Photo courtesy of Image After
The Raw Truth about
Black Beauty
Dawn Royster hated school picture day. She couldn’t use the comb they gave out to comb her hair. She had braids, so she combed their ends instead. She wanted so badly to run that comb through long, straight, silky hair and then push it behind her ears - like the white girls.

Looking back, 37-year-old Royster doesn’t know how she made it through those early years as one of the only African-American girls in her white neighborhood. Trying to aspire to a standard of beauty she was not born to perpetuate, Royster’s coming-of-age story echoes that of many African-American girls involves. It involves a tussle with prejudice and typecasting not only by those outside of their race but from within too.

“The white kids called me ‘nigger’ and the black kids called me ‘Oreo, zebra, newspaper,’” she remembers. “I never wished I wasn’t black when they [white kids] called me ‘nigger.’ The black kids saying it hurt so much.”

The issues dealt with are some of the issues the short film, "A Girl Like Me" tackles in eight spell-binding minutes. The director, a 17-year-old New Yorker named Kiri Davis, interviews African-American girls at her high school about the standards of beauty they feel are imposed on them. In their struggle to either conform or rebel, the girls run through a list of criteria they feel they need to abide by in order to be seen as beautiful. Top on the list is hair – it must be relaxed or permed, straight and preferably blonde. “Bad hair” is hair that is “kinky,” “natural” or “African,” as one girl said her mom calls it. Being light-skinned is seen as pretty and dark skin can be fixed by bleaching.

Davis’ film also reconducts a doll test. Initially conducted in the 1940’s to determine to effects of segregation on African-American children, a black doll and a white doll were placed in front of a child. They were asked to choose which one is better. After nearly 60 years, the results were the same.

Fifteen out of the 20 black children in the film reached for the white doll as the “better” or “pretty” doll. The film, which is spreading quickly across the Internet, has rekindled interest in the debate.

Right click here to link to CNN video clip with Kiri Davis.

“I was surprised because nothing’s changed in 50 years. But then again, why would it have changed? We have racism in our own race,” said Kimberly Nimox, a single African-American mother of two. “Sometimes I feel that if you grew up in an all-black community and there was no white people…we would still feel the same way with a white-skinned doll and a dark-skinned doll.”
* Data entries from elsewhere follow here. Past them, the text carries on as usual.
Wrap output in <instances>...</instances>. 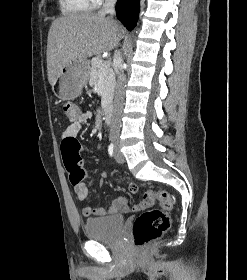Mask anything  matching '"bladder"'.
Masks as SVG:
<instances>
[{
    "instance_id": "31cf9c89",
    "label": "bladder",
    "mask_w": 247,
    "mask_h": 280,
    "mask_svg": "<svg viewBox=\"0 0 247 280\" xmlns=\"http://www.w3.org/2000/svg\"><path fill=\"white\" fill-rule=\"evenodd\" d=\"M124 222L121 215L89 218L84 223V233L91 240L112 242L120 236Z\"/></svg>"
}]
</instances>
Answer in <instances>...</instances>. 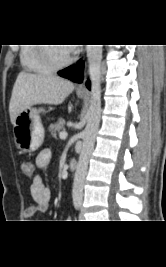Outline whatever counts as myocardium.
<instances>
[{
	"instance_id": "obj_1",
	"label": "myocardium",
	"mask_w": 166,
	"mask_h": 267,
	"mask_svg": "<svg viewBox=\"0 0 166 267\" xmlns=\"http://www.w3.org/2000/svg\"><path fill=\"white\" fill-rule=\"evenodd\" d=\"M48 45L49 44H41V46H39V54L42 60L53 69L67 67L75 60V56L72 54H70V56L64 61L57 60L51 50V46Z\"/></svg>"
}]
</instances>
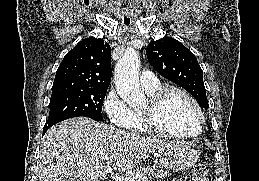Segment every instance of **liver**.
I'll return each mask as SVG.
<instances>
[{
  "mask_svg": "<svg viewBox=\"0 0 259 181\" xmlns=\"http://www.w3.org/2000/svg\"><path fill=\"white\" fill-rule=\"evenodd\" d=\"M173 143L85 117L71 118L51 127L44 135L39 181H100L111 168L120 172L131 170Z\"/></svg>",
  "mask_w": 259,
  "mask_h": 181,
  "instance_id": "obj_1",
  "label": "liver"
}]
</instances>
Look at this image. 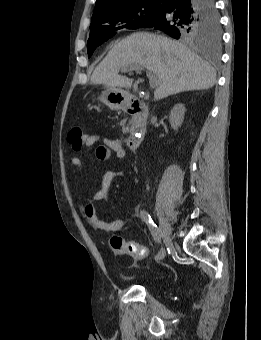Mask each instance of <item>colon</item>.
<instances>
[{
  "label": "colon",
  "mask_w": 261,
  "mask_h": 340,
  "mask_svg": "<svg viewBox=\"0 0 261 340\" xmlns=\"http://www.w3.org/2000/svg\"><path fill=\"white\" fill-rule=\"evenodd\" d=\"M86 133L80 126L73 127L68 134V142L74 150H79L84 144ZM110 248L119 255H127L137 260H144L148 256L146 247L134 242L126 241L120 236H113L110 239Z\"/></svg>",
  "instance_id": "colon-1"
}]
</instances>
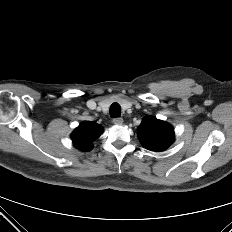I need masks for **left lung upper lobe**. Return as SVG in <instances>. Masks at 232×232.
I'll return each instance as SVG.
<instances>
[{
	"label": "left lung upper lobe",
	"instance_id": "left-lung-upper-lobe-1",
	"mask_svg": "<svg viewBox=\"0 0 232 232\" xmlns=\"http://www.w3.org/2000/svg\"><path fill=\"white\" fill-rule=\"evenodd\" d=\"M137 133L142 146L152 151H163L174 141L172 126L153 117H145Z\"/></svg>",
	"mask_w": 232,
	"mask_h": 232
}]
</instances>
Even at the age of 11, Nimox’s daughter feels that her naturally curly hair is not good enough. She wants it straight, but her mom is not in agreement with any of those thoughts.
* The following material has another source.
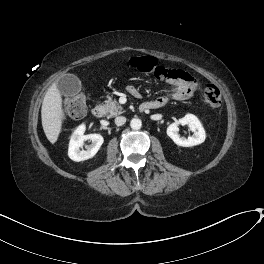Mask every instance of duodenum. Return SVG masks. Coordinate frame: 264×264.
<instances>
[{"mask_svg": "<svg viewBox=\"0 0 264 264\" xmlns=\"http://www.w3.org/2000/svg\"><path fill=\"white\" fill-rule=\"evenodd\" d=\"M133 94L135 95V96H138L139 95V93L137 92V91H134L133 92ZM105 106H104V104H102V103H100V102H96L94 105H93V107H92V115L95 117V118H97V119H99V118H102L103 116H104V114H105ZM147 110H149V107L148 106H146V105H141L140 106V111H147Z\"/></svg>", "mask_w": 264, "mask_h": 264, "instance_id": "obj_1", "label": "duodenum"}]
</instances>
“I won’t put anything in her hair at this time because I want her to be comfortable with her own hair texture and within her own skin,” Nimox said.
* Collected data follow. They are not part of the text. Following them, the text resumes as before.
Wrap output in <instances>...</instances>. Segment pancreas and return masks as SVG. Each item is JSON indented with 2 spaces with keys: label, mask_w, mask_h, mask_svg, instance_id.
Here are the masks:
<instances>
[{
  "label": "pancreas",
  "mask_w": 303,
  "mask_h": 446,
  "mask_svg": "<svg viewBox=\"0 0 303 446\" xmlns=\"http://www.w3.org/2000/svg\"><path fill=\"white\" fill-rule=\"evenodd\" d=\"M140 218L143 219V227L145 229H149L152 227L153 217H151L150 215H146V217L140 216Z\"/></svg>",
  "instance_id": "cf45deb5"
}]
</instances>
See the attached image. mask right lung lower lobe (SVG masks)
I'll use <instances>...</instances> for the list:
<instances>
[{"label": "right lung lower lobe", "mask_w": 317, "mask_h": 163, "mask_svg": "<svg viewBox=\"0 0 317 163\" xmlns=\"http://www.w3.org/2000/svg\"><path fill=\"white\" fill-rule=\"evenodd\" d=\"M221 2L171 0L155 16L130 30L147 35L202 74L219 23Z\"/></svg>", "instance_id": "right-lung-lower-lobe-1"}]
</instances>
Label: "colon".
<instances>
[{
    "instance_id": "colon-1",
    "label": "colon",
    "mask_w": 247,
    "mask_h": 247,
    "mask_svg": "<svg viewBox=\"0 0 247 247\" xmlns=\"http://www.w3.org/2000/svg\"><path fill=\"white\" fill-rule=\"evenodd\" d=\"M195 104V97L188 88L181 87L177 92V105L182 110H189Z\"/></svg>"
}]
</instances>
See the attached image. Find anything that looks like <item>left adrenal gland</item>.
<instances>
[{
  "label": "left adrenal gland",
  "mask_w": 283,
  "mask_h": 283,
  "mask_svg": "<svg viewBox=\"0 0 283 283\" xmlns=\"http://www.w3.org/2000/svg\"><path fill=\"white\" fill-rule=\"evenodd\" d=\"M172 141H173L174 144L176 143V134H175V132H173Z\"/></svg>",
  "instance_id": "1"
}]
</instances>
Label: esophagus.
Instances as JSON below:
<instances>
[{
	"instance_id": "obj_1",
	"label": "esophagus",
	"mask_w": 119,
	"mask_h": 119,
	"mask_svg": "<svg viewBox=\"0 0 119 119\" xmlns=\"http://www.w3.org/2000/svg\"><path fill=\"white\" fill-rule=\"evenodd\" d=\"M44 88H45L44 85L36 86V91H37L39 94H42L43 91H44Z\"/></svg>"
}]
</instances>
While the issue might seem to center around superficial attributes such as hair texture and skin color, the scope of the damage on the minds of African-American girls is far-reaching.

“When I was little my mom bought me a black baby doll for Christmas. I hated her because she was black," Royster recalled. " I used to put her in a carriage and shove her in a kitchen door. One final day I pushed her carriage down the hill outside our house. I wanted her gone."

Twenty-seven year old Kia Matthews has decided to confront the standard head on. She’s taken a razor to her head and shaved off all her curls.

"My own mother didn’t acknowledge that I was attractive until I was forced to perm [straighten] my hair at the age of nine,” Matthews said.

The cycle has been set in motion, and the “standard” continues to pass from one generation of African-American women to the next like an unwanted heirloom . Hurting black girls mature into hurting black women.

“Unless you are self-conscious of the cycle you are creating for your children over and over again, it will take generations to come to break the cycle," Nimox said. "Here it’s been 50 years and the cycle hasn’t been broken yet. We still have little girls who say, ‘white is better, black is ugly.’”

In order to start changing the perceptions held by African-American girls, Matthews wants to gvie them some advice.

"I would show them that there are many different versions of physical beauty and no one is better than the other," Matthews said.